Friday, April 12, 2024 - 12:00PM to 01:15PM EDT
This session will highlight current digital scholarship projects at Kent State University. Each presenter will make a brief presentation, followed by an open Q&A.
Presenters: Jessica Barness (VCD), Rebecca Catto (Sociology), Wesley Raabe (English), Sean Petiya (iSchool)
Jessica Barness - Using AI to Expand the Voices of Design Debates In my project, The Designers Respond, I explore the debates that happen within the reader comments of graphic design blogs. However, it's problematic to publish those comments in their original form. This challenge led me to fictionalize conversations that resemble the themes and voices found online, using a collaboration between my brain and AI (ChatGPT). In my presentation, I will discuss my approaches and reflections about training AI to generate historical debates analogous to those in the blogs.
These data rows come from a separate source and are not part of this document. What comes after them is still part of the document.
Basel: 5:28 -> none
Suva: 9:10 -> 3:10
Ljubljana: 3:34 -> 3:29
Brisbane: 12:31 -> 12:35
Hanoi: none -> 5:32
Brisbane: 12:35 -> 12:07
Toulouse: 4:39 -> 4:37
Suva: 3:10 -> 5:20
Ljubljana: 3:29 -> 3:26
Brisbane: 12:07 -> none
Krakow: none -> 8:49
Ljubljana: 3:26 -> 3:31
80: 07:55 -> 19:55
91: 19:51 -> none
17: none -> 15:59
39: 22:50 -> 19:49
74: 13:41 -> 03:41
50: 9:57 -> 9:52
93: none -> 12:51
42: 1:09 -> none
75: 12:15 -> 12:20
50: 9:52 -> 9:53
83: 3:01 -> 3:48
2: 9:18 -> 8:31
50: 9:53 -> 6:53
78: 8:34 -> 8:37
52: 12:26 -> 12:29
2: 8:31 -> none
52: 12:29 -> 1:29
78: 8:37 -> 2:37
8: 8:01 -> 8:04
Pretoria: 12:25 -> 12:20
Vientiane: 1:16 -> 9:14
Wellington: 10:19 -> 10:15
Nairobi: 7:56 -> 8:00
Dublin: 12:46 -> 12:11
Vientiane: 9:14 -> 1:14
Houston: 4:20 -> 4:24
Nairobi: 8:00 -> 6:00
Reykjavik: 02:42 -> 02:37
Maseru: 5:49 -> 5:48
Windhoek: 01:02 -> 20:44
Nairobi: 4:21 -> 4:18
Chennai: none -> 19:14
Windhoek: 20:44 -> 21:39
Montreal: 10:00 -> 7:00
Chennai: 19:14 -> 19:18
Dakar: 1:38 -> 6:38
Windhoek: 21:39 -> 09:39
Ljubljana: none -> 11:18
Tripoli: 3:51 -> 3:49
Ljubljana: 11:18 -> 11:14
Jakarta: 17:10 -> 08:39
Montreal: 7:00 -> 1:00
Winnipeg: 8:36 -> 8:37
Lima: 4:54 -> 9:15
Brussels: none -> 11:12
Rebecca Catto - ‘America's culture wars make losers of us all:’ Methodological Challenges in Content Analysis of Online National Newspaper Coverage of Gender, Sexuality, Science and ReligionIn this short presentation, I reflect upon the methodological challenges of using databases for a content analysis of American national newspaper coverage of gender, sexuality, science and religion. These include technical issues of full-text access, export and import into the computer-aided qualitative data analysis software NVivo, which go hand in hand with issues of selection criteria and discernment. Decisions always need to be made about what to include and exclude in data collection. Working with digital data on areas of public controversy can expand the risks and possibilities.
Wesley Raabe - Using Digital Tools to Edit a 200,000-Word Text in Five Versions: What to Do?I propose nine distinct steps in the process: 1) Transcribe each version of the text twice. 2) Make each pair of transcriptions match, with file-merging software. 3) Regularize the transcriptions with Regular Expressions, to remove chaff that could gum up collation, according to a rational editorial policy, in draft form. 4) Convert the regularized transcriptions to XML. 5) Align and number each sentence in the XML file, with Python and RegEx expressions. 6) Collate the separate XML files with Python and CollateX. 7) Encode each variant, visible in CollateX output, into RELEDMAC encoding for the LaTeX package. 8) Reconsider each decision made previously, by rediscovering source document conventions, which raise concerns about the draft editorial policy (from step 3)—if regularization has misled. 9) Repeat step 8 until what the edition policy says about treatment of textual variation—and what the edition does—are in near-perfect accord, within the limits of human patience. The purpose of my presentation is to illustrate—very briefly—each step in the above process, which has been ongoing for almost 17 years.
Sean Petiya - A Linked Open Data Model for Comics ContentThis presentation will review progress on a pilot study exploring the semantic enrichment of comics content (pages, panels, etc.) in an effort to better connect it to related, linked open data resources with a focus on graphic medicine (comics and graphic novels about healthcare). One of the challenges in describing these stories, but also a virtue of the genre, is capturing the various perspectives present in the story: patient, caregiver and provider. The primary goal of this project and underlying data model is to provide the structure for meaningfully and effectively describing this content from multiple perspectives, enhancing its metadata description, discoverability and potential to be remixed and reused in other applications.